Failed HIV Therapy May Combat COVID-19-induced PF
An experimental therapy that proved ineffective in treating HIV infections now has shown promising potential at preventing or limiting pulmonary fibrosis (PF) caused by SARS-CoV-2, the virus that causes COVID-19.
That finding, from a mouse model of induced PF, was detailed in the study “Targeting RUNX1 prevents pulmonary fibrosis and reduces expression of SARS-CoV-2 host mediators,” published in The American Journal of Pathology.
Despite the recent development of medications to slow fibrosis, or tissue scarring, that characterizes idiopathic pulmonary fibrosis (IPF), there still are no widely accepted treatments that are able to lower IPF mortality. As a result, therapy developers continue their quest to design more effective therapies.
Drug repurposing is an alternative strategy that can be used in the development of new medications. It basically consists of finding new uses for old medications. Because the safety and pharmacological properties of these medications have already been established, drug repurposing has the potential to make the drug discovery process faster, less expensive, and safer.
Speeding therapy discovery may grow increasingly important as the incidence of IPF rises globally. The COVID-19 pandemic also could add to this, since the infection caused by SARS-CoV-2 has the potential to cause PF, in addition to raising the risk of severe cases of infection among those who already have IPF.
Ro24-7429 — a small molecule tested for the treatment of HIV, but then found to be ineffective — might be a promising candidate for drug repurposing.
The investigational therapy inhibits a protein called RUNX1, which recent studies suggest is involved in driving blood vessel abnormalities and fibrosis in response to COVID-19. Studies indicate the compound also might regulate the expression, or activity, of genes used to make two proteins — FURIN and ACE2 — that SARS-CoV-2 needs to interact with in order to infect cells.
Because of these findings, and since blood vessel abnormalities and fibrosis also are hallmarks of IPF, an international team of researchers set out to investigate the connection between RUNX1, FURIN, and ACE2 and the anti-fibrotic effects of Ro24-7429 in a mouse model of bleomycin-induced PF. Bleomycin is an agent often used to trigger PF in mice.

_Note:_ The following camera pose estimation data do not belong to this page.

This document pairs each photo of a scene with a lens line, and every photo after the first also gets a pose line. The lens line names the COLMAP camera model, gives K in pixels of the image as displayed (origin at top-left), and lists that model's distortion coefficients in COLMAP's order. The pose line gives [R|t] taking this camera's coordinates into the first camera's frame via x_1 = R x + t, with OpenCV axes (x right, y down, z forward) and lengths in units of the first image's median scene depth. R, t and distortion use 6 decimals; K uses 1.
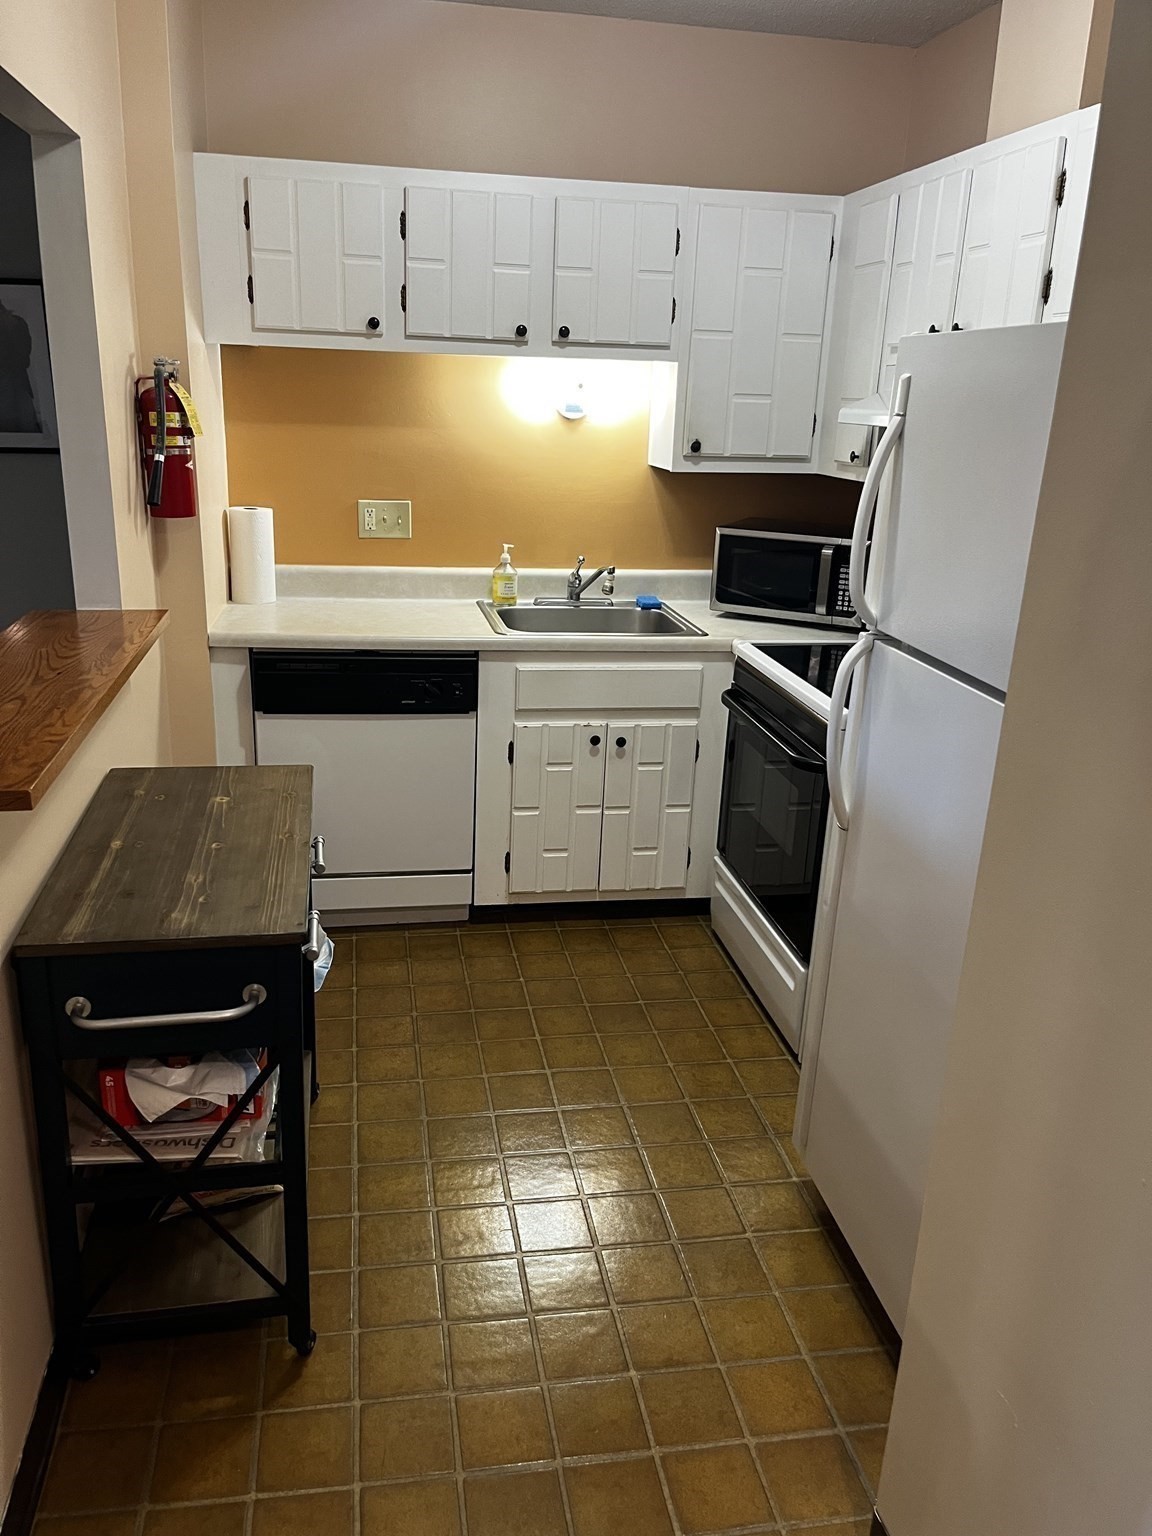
lens RADIAL K [[1165.1, 0, 570.3], [0, 1165.1, 768.0], [0, 0, 1]] dist [0.047102, -0.015783]
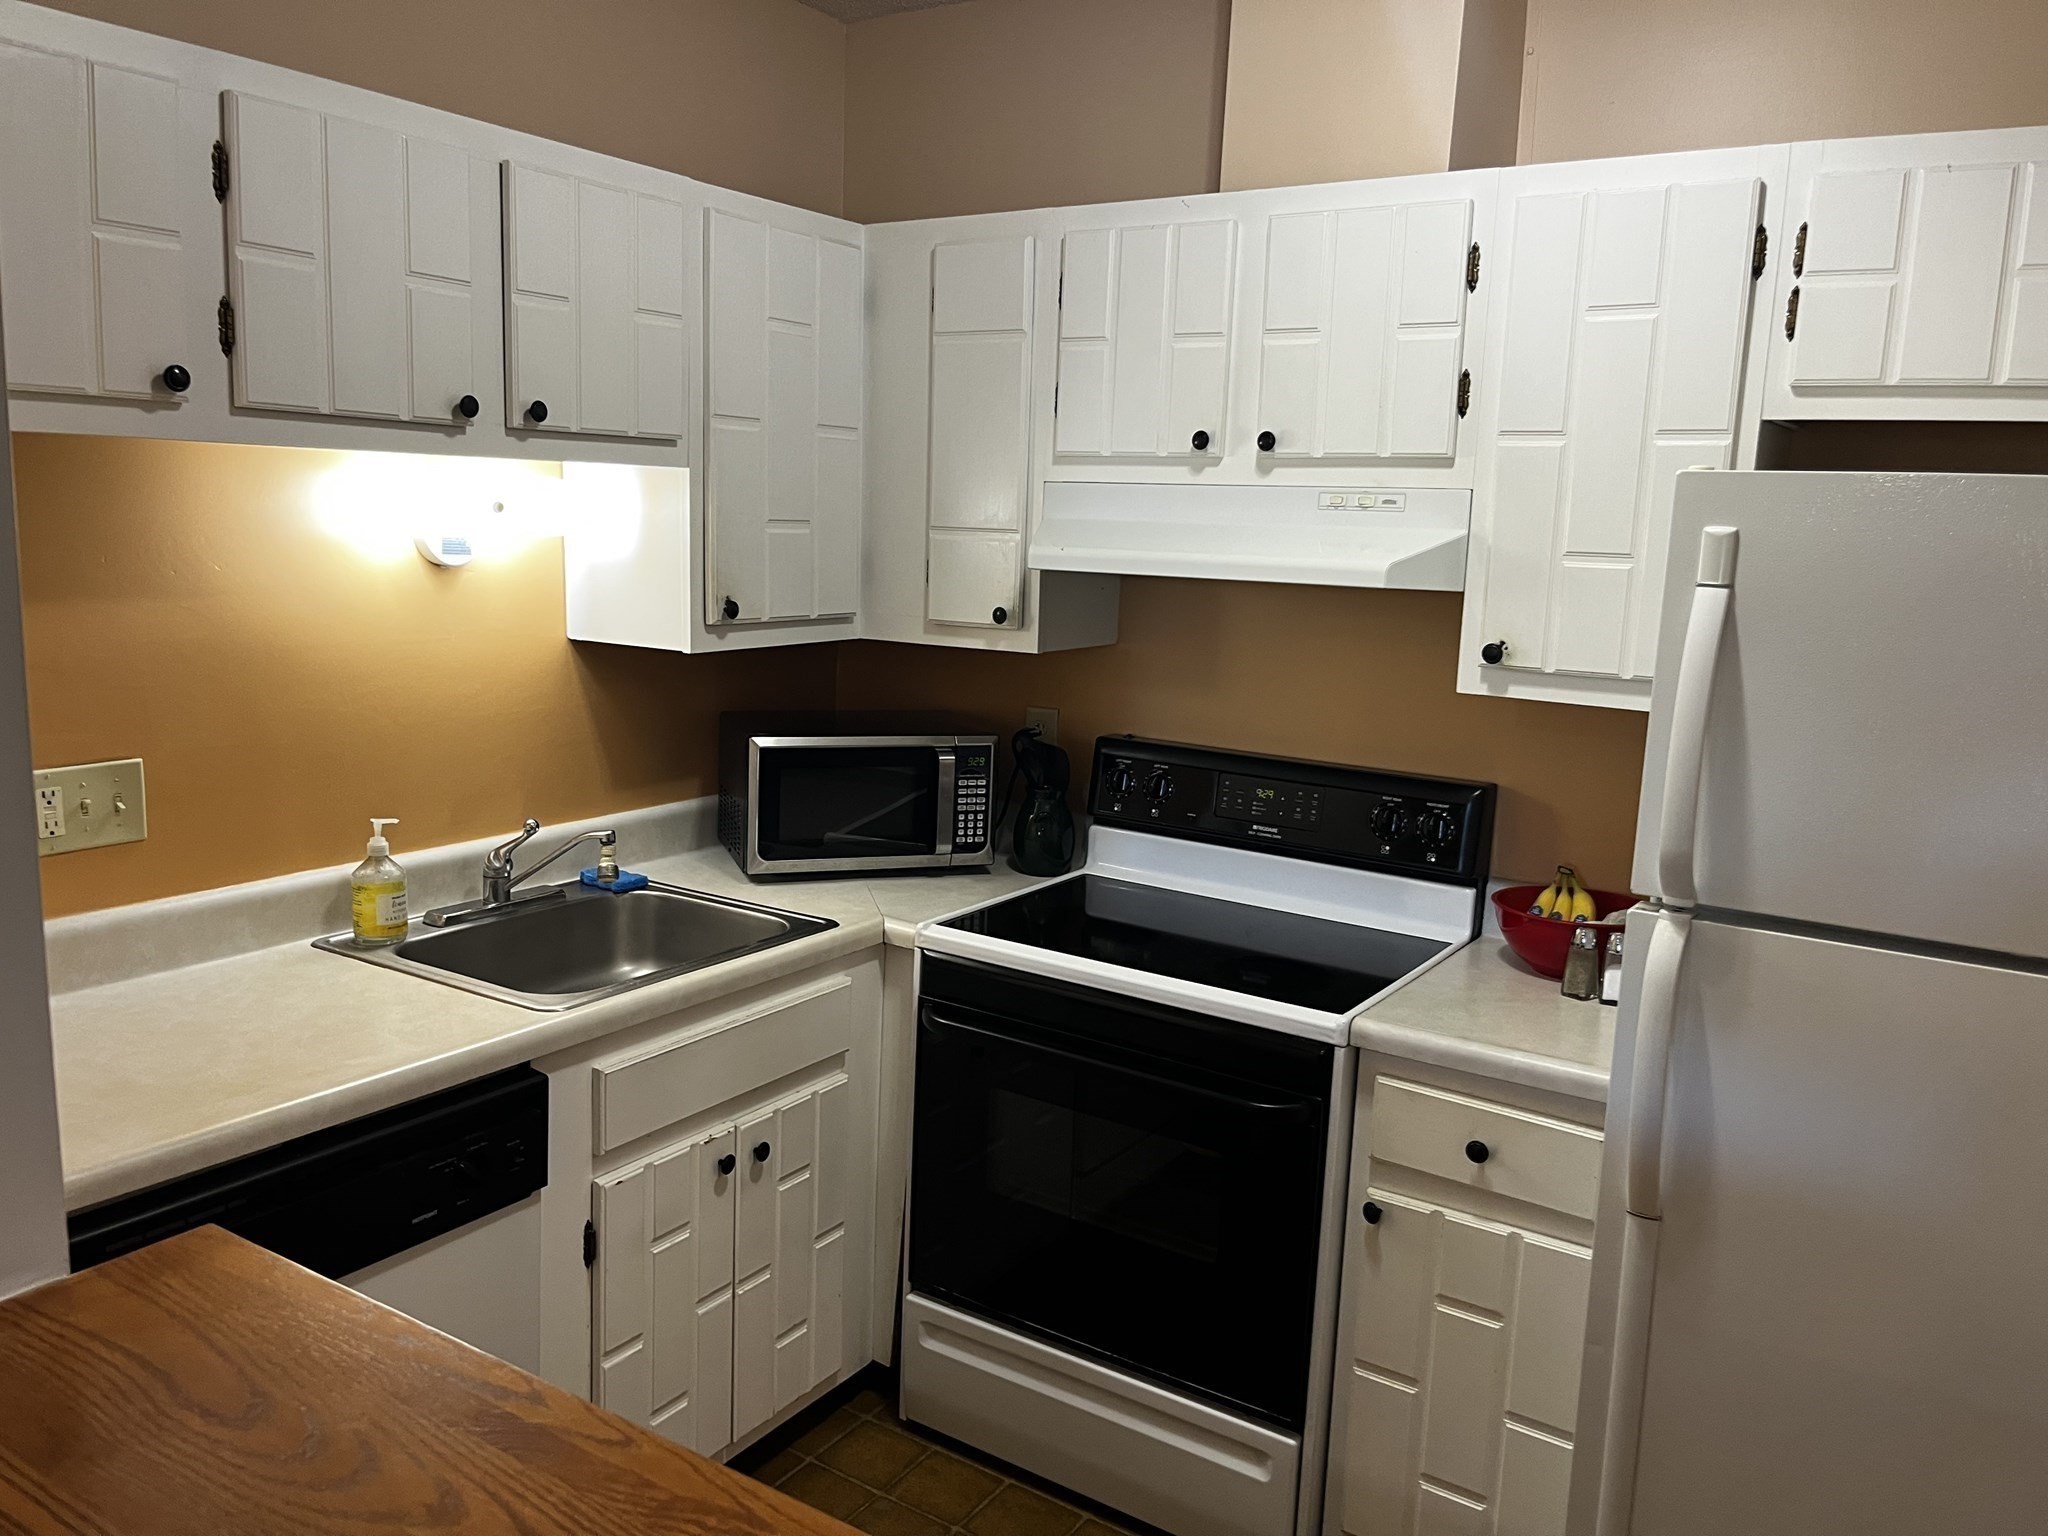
lens RADIAL K [[1553.4, 0, 1024.4], [0, 1553.4, 767.6], [0, 0, 1]] dist [0.047102, -0.015783]
pose [[0.691472, -0.127998, 0.710974, -0.352207], [0.215887, 0.975816, -0.034288, -0.140673], [-0.689391, 0.177199, 0.702382, 0.373522]]
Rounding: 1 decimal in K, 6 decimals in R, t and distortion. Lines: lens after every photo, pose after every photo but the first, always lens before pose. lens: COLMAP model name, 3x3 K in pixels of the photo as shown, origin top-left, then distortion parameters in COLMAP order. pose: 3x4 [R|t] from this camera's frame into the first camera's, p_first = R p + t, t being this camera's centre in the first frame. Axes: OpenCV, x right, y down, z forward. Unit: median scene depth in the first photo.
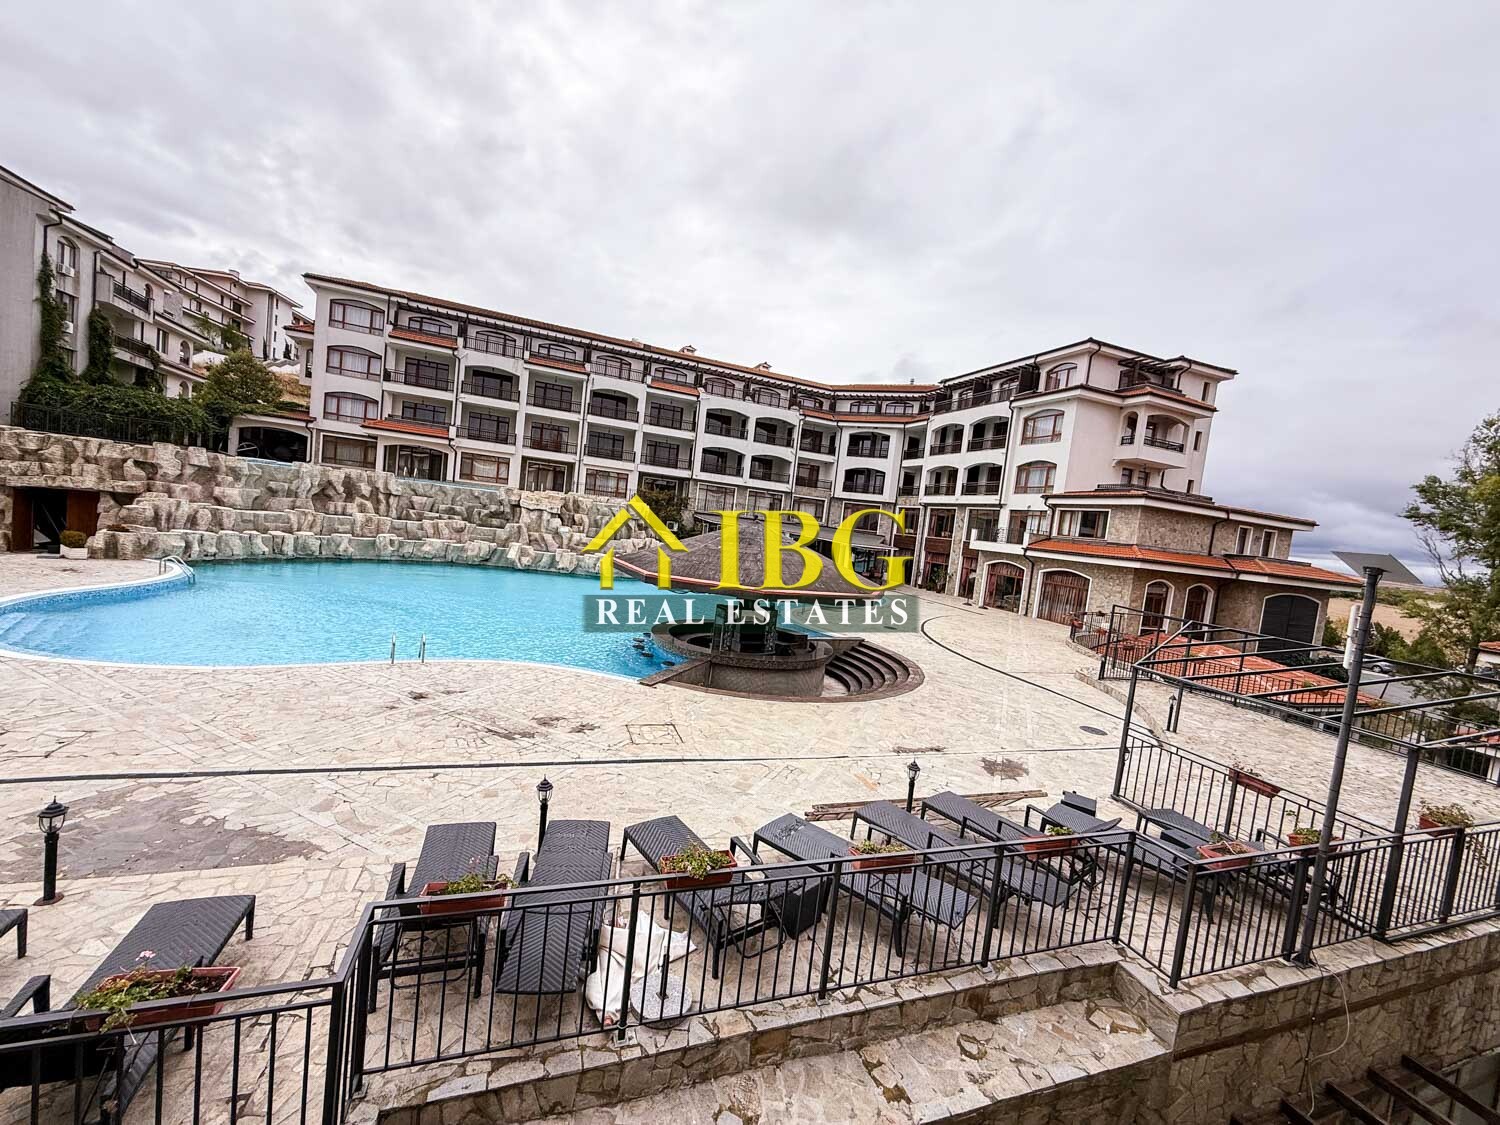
lens RADIAL K [[596.9, 0, 746.3], [0, 596.9, 561.0], [0, 0, 1]] dist [0.002090, -0.000822]
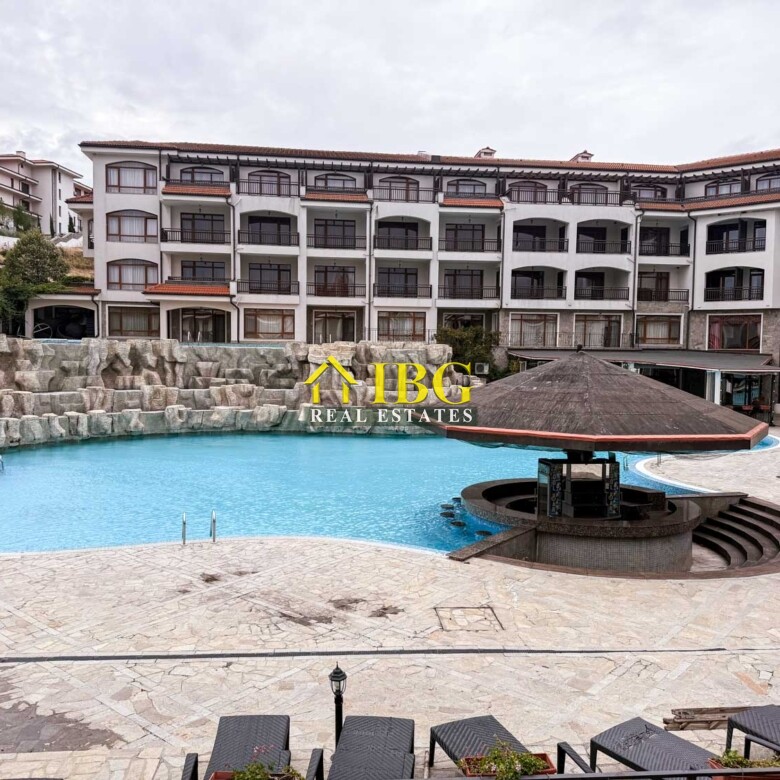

As a starting point, researchers examined post-mortem lung tissue samples from adult patients, ages 59–84, who died from COVID-19. In some samples RUNX1 was distributed abnormally throughout the tissue, highlighting its potential as a new therapeutic target.
Investigators then turned to mice to explore the therapeutic potential of Ro24-7429. The compound showed promising activity at reducing fibrosis and inflammation, and curbing RUNX1 expression — how much protein is being produced from its associated active gene.
Drops in RUNX1 expression also were accompanied by a decline in the levels of several fibrosis markers, including fibronectin and alpha-SMA.
In addition to RUNX1, Ro24-7429 lowered ACE2 and FURIN levels, as well as those of TNF-R1, another protein known to play a role in inflammation and immune responses.
Finally, researchers used computational methods to investigate the potential impact of reducing RUNX1 activity on blood vessel abnormalities associated with COVID-19. Of 113 genes reported to play various roles in blood vessel formation and regulation, 100 increased their activity in response to COVID-19 and were associated with higher mortality in severe cases.
Of these, 88 were targets of RUNX1, implying that by inhibiting RUNX1, Ro24-7429 also might reduce irregular blood vessel formation by limiting the activity of these genes.
Overall, these results point to a likely role for RUNX1 in how the body responds to COVID-19 infection and that it might affect PF progression through multiple biological pathways.
“We surmise that repurposing of Ro24-7429 for the treatment of PF in patients with or without COVID-19 should be examined in clinical trials,” the scientists wrote, adding that “because Ro24-7429 was already used in immunocompromised patients, it is likely to be safe to test in COVID-19 patients as [a] means to prevent or treat life-threatening complications.”